Mit dem Faktotum dieser Institution, Josiane (Muriel Robin) und ihrer lustigen und einfallsreichen Küchenentourage (Pio Marmaï, Souheila Yacoub) erlebt Elise jede Menge Spaß mit unglaublich witzigen und herzerwärmenden Szenen, mitten aus dem Leben gegriffen. Unübersehbar und perfekt platziert sind aber auch die Fettnäpfchen, die gerade auch bei den Begegnungen auf dem Lande ihren (Fettnapf)zweck zur vollsten Zufriedenheit erfüllen - gnadenlos komisch, passend zur insgesamt positiven Grundstimmung dieses Films. Diese menschlichen Fauxpas rufen in Erinnerung, wie wenig perfekt das Leben ist: Ganz gleich, ob es sich beispielsweise um Elises Therapeuten Yann (François Civil) handelt, der selbst einer Therapie bedarf, weil Amor ihn jäh abgestraft hat oder Elises Juristen-Vater Henri (Denis Podalydès), der aus seiner Haut als Jurist einfach nicht herauskommen kann.  Vielmehr stellt er sich, der es gut mit seiner Tochter meint, für Elise ein Jurastudium und ein „intellektuelles Leben“ vor, wie – aus Sicht ihres Vaters – es nur in der Literatur des 17. und 18. Jahrhundert zu finden ist. Der Film, der voller tragikomischer Episoden und ironischer Anspielungen steckt, die das Leben selbst schreibt, trägt insofern auch dokumentarische Züge, ganz im Sinne und in der Tradition Cédric Klapischs Filmschaffens. 

Zunächst hatte der Regisseur die Idee, einen Film über die Tanzindustrie zu schaffen, mit den verschiedenen Tanzrichtungen wie klassisches Ballett, Hip-Hop und Zeitgenössischem Tanz (Hofesh Shechter). Um dieses Thema einem breiten Publikum zugänglich zu machen, erfindet Klapisch eine einfache, lebensnahe wie geniale Geschichte, wie sie Elise und sicherlich auch viele andere Tänzer*innen erleben oder nachvollziehen können. Mit „Das Leben ein Tanz“, seinem 19. Film, verneigt sich Klapisch nicht nur vor dem Tanz als Kunstform, sondern auch vor der Schauspielkunst. Klapisch gelingt es hier, Tanz und Schauspiel auch sprachlich miteinander zu verknüpfen.
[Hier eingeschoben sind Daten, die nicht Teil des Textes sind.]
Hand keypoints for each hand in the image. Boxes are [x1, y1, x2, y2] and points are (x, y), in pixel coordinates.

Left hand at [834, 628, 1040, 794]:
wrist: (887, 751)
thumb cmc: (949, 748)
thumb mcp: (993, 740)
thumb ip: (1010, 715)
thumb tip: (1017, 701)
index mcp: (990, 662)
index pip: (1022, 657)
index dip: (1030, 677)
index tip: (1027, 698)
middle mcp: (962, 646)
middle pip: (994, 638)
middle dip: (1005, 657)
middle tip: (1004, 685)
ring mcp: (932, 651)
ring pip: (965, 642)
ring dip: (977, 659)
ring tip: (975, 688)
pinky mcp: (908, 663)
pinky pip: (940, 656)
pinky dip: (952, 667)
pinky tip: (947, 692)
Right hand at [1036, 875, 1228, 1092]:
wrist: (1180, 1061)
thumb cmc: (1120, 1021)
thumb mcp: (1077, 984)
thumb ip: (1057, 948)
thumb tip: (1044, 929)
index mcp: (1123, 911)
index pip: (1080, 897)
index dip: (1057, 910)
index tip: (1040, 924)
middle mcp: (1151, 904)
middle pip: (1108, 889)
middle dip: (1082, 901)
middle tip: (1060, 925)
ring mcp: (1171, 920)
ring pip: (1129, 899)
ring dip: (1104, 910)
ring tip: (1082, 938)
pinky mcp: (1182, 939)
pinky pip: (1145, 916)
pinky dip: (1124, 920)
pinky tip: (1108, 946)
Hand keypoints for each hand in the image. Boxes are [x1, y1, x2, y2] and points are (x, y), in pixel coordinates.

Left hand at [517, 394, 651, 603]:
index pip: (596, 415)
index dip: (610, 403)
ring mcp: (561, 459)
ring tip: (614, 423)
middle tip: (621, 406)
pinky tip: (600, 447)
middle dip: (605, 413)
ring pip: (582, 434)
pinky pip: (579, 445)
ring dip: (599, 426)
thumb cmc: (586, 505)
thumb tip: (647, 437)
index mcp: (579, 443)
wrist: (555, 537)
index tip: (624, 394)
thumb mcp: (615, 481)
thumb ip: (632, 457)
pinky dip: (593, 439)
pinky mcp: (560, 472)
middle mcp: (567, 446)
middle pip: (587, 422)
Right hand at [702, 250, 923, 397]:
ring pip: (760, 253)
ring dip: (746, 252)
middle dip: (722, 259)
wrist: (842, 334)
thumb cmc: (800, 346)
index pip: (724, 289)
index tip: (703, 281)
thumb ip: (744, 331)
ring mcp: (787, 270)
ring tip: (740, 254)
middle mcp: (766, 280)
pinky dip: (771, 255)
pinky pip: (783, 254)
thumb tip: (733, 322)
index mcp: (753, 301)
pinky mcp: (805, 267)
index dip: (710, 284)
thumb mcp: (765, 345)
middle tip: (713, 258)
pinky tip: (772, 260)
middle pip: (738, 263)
Tänzer*innen übernehmen in dieser Produktion auch Sprecherrollen, was eher ungewöhnlich ist, sich aber als passendes Stilmittel erweist.

Auch die Cuts zwischen Küche und Tanz zeigen, wie souverän Klapisch sein Handwerk versteht und damit immer für Abwechslung sorgt, ohne in Oberflächlichkeit abzudriften. Mit seiner scharfsinnigen Beobachtungsgabe und der Liebe zum Detail gelingt es Klapisch, den Blick des Zuschauers zu leiten, mehr noch, den Zuschauer zu packen. Die aufwendige und mitreißende Produktion mit stimmungsvollen Aufnahmen, Geist und Witz bis ins Detail, seinen ausnahmslos hervorragenden Akteuren mit deren inspirierender Natürlichkeit wird mit seiner mutmachenden Botschaft, das Hier und Jetzt zu leben, ein breites Publikum auch jenseits des Tanzes erobern.